Various proposals have been floated on giving companies a break for repatriation. The last time Washington lawmakers were able to make a deal was in 2004.
President Barack Obama last year proposed a one-time 14 percent tax on overseas cash, with a 19 percent levy on future earnings. Republican presidential nominee Donald Trump wants to cut all corporate taxes to 15 percent, with foreign earnings taxed at 10 percent. Democrat Hillary Clinton has not been as specific, though she has hinted at being open to a repatriation deal.
"The prospect of a deal being agreed to reform the corporate tax system is no longer as remote as it once was," Hunter wrote. "With corporate tax reform on the agenda of both parties, the odds are increasing that some of the foreign cash will eventually be repatriated.

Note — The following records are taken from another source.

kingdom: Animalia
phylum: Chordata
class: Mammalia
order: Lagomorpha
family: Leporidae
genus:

But this is unlikely to give a major boost to the domestic economy."
That pessimism over the effect of repatriated cash is rooted in a few reasons: Following the last deal, corporations used much of the money to reward shareholders with dividends and stock buybacks, and cash is hardly in short supply for companies.
Though the amount being held overseas now tops the U.S. total, companies are still holding $1.94 trillion in cash domestically, the highest in two years, according to the latest Federal Reserve data. That's part of a larger story of trillions in money lying fallow around the country — zero-yielding money markets are holding $2.66 trillion in investor cash, and banks are storing $2.15 trillion in excess reserves at the Fed.
In just those four categories, that's some $9.25 trillion in available cash doing nothing.
"Even if the cash was brought home, it would be unlikely to lead to the surge in investment that many hope for. After all, most firms already have large reserves of domestic cash and face record-low borrowing costs," Hunter said.